Des milliers d’habitants de Gabès, dans le sud de la Tunisie, sont descendus dans les rues mercredi pour réclamer la fermeture du complexe chimique du Groupe chimique tunisien (GCT), accusé d’être à l’origine de graves intoxications et d’une pollution chronique dans la région. Cette mobilisation sans précédent intervient après plusieurs vagues d’hospitalisations d’élèves et de riverains.
« Nous voulons respirer » : la colère monte à Gabès
« Nous voulons respirer », scandaient les manifestants rassemblés à proximité de l’usine publique du GCT. Le cortège, rassemblant plusieurs milliers de personnes selon la police et les médias, a été dispersé par des tirs de gaz lacrymogène. Sur place, des témoins ont rapporté des scènes de panique et plusieurs évanouissements.
La manifestation, organisée par le collectif Stop pollution, faisait suite à un nouvel épisode d’intoxications ayant touché plus d’une centaine de personnes. Selon un responsable local, 122 habitants ont été hospitalisés ou soignés ces derniers jours, parmi eux de nombreux enfants.
Des familles brisées par la pollution
La correspondante de France 24 en Tunisie, Lilia Blaise, a recueilli le témoignage poignant d’un père de famille dans le quartier de Chott Salem :
« Quand ma fille soulève une tasse de café, elle la laisse tomber. Elle a des vertiges, des problèmes de coordination. Elle ne supporte plus aucune odeur. Ce n’est pas trop demander que nos enfants vivent dans un environnement sain », confie-t-il.
Un autre parent exprime son espoir que le président Kaïs Saïed intervienne :
« Nous avons confiance en lui. Il doit trouver une solution à la pollution, surtout pour les plus pauvres qui ne peuvent pas se défendre. »
Une mobilisation historique contre un fléau ancien
Les habitants de Gabès dénoncent depuis plus d’une décennie les effets dévastateurs du GCT : pollution des plages, disparition de la pêche, hausse des maladies respiratoires et des cancers.
« Le peuple veut le démantèlement des unités polluantes », ont crié les manifestants, parmi lesquels des familles entières.
« Mes trois enfants et moi sommes asthmatiques. Mon mari et ma mère sont morts d’un cancer à cause de ce groupe », témoigne Lamia Ben Mohamed, 52 ans.
Pour Marwa Salah, cardiologue à l’hôpital régional, « il faut que cela cesse ».
« Nous voulons vivre sans la pollution du complexe. Gabès est unie pour une même cause : démanteler les unités du groupe chimique. »
Les manifestants arboraient des banderoles frappées de slogans tels que « Gabès sans oxygène », « Le complexe nous tue sous le regard de l’État » ou encore « Stop génocide ».
Un complexe vétuste au cœur d’un dilemme national
Selon Slah Ben Hamed, responsable régional du syndicat UGTT, les intoxications récentes seraient dues à « des équipements trop vieux » provoquant des fuites de gaz toxiques. L’usine fabrique des engrais à partir de phosphates, d’acide sulfurique et d’ammoniac.

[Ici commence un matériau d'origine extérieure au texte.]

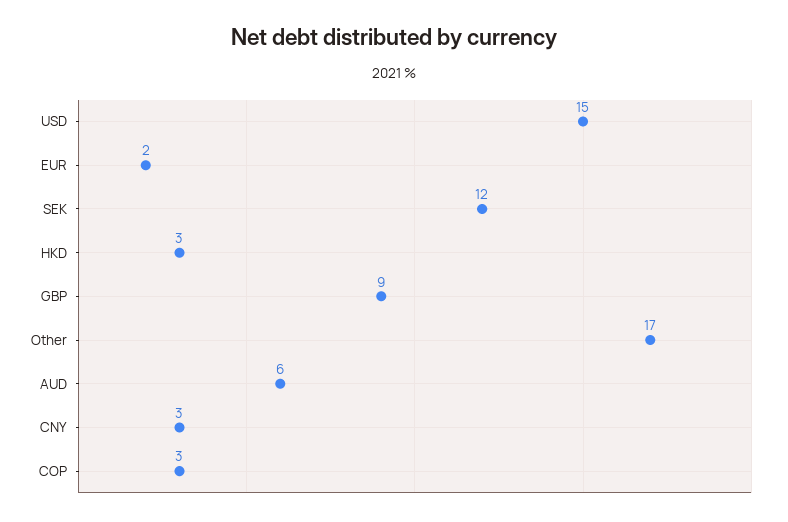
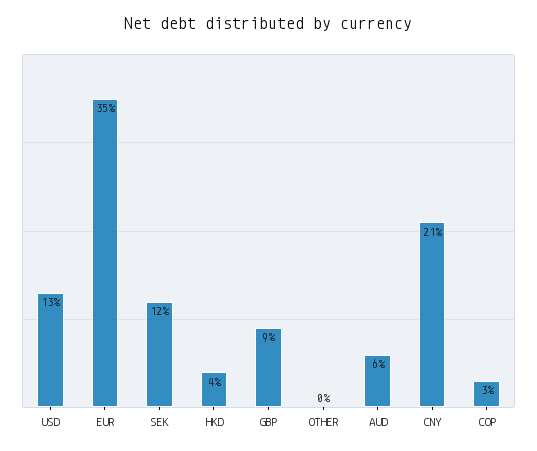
  {
-   "USD": 15,
+   "USD": 13,
-   "EUR": 2,
+   "EUR": 35,
    "SEK": 12,
-   "HKD": 3,
+   "HKD": 4,
    "GBP": 9,
-   "Other": 17,
+   "Other": 0,
    "AUD": 6,
-   "CNY": 3,
+   "CNY": 21,
    "COP": 3
  }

Sur la plage, le militant Kayreddine Debaya du collectif Stop pollution montre une eau grisâtre :
« Ce que vous voyez, c’est le phosphogypse, un déchet du phosphate. Il se déverse dans la mer et tue la vie marine. 93 % de la biodiversité marine a disparu à Gabès. »
Entre promesses politiques et impératifs économiques
Face à la colère, le président Kaïs Saïed a envoyé une délégation des ministères de l’Industrie et de l’Environnement pour « faire le nécessaire ». Mais de nombreux experts jugent irréaliste toute tentative d’assainissement d’un site vieux de plus d’un demi-siècle.

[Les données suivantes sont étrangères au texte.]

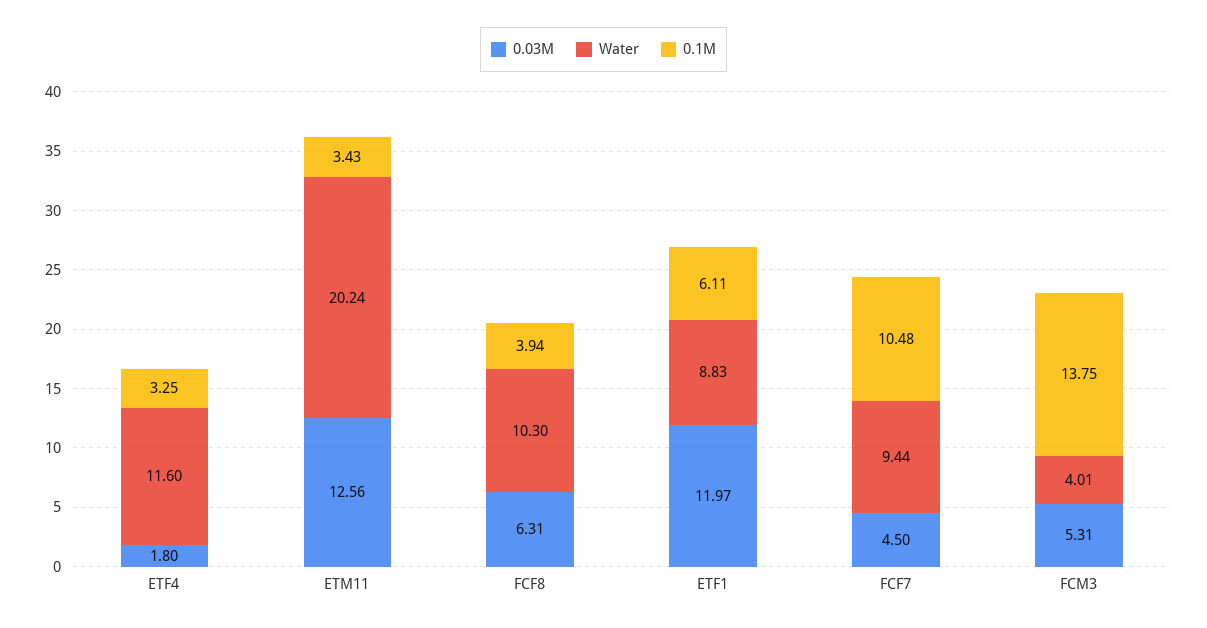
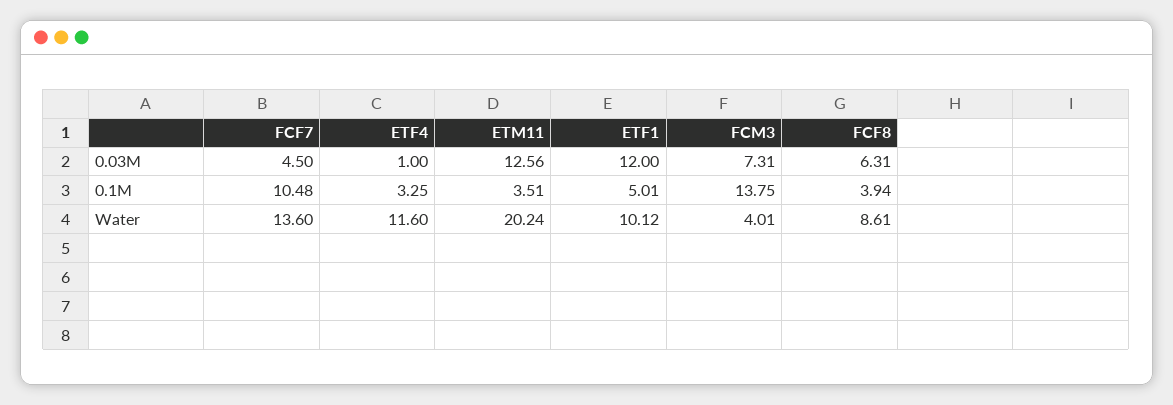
  {
    "0.03M": {
-     "ETF4": 1.8,
+     "ETF4": 1,
      "ETM11": 12.56,
      "FCF8": 6.31,
-     "ETF1": 11.97,
+     "ETF1": 12,
      "FCF7": 4.5,
-     "FCM3": 5.31
+     "FCM3": 7.31
    },
    "Water": {
      "ETF4": 11.6,
      "ETM11": 20.24,
-     "FCF8": 10.3,
+     "FCF8": 8.61,
-     "ETF1": 8.83,
+     "ETF1": 10.12,
-     "FCF7": 9.44,
+     "FCF7": 13.6,
      "FCM3": 4.01
    },
    "0.1M": {
      "ETF4": 3.25,
-     "ETM11": 3.43,
+     "ETM11": 3.51,
      "FCF8": 3.94,
-     "ETF1": 6.11,
+     "ETF1": 5.01,
      "FCF7": 10.48,
      "FCM3": 13.75
    }
  }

Le paradoxe demeure : alors que la population réclame la fermeture du complexe, l’État tunisien mise sur la relance de la production de phosphates, principale richesse du pays. Kaïs Saïed a ordonné de quintupler la production d’engrais phosphatés d’ici 2030, pour atteindre 14 millions de tonnes par an et profiter de la flambée mondiale des prix.

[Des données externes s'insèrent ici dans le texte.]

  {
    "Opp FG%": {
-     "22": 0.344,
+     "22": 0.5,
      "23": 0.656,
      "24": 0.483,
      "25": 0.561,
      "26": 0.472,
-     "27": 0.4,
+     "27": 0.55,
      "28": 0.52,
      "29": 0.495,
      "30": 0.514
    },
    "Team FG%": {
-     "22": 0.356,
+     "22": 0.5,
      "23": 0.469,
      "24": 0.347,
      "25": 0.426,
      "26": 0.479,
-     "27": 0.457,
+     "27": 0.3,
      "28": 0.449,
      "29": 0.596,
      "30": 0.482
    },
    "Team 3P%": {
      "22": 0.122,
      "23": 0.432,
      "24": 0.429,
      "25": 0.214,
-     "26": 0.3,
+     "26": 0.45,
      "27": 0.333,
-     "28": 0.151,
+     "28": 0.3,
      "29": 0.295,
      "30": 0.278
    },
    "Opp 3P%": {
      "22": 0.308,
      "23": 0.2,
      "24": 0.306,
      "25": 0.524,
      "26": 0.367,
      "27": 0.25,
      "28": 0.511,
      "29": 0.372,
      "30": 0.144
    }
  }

Une bataille environnementale devenue politique
La mobilisation de Gabès, la plus importante depuis des années, met en lumière un choix difficile pour le gouvernement tunisien : préserver un secteur stratégique de l’économie ou répondre à l’exaspération d’une population malade de son environnement.
Entre la relance industrielle et le droit à un air respirable, Gabès est devenue le symbole du conflit entre développement économique et survie écologique.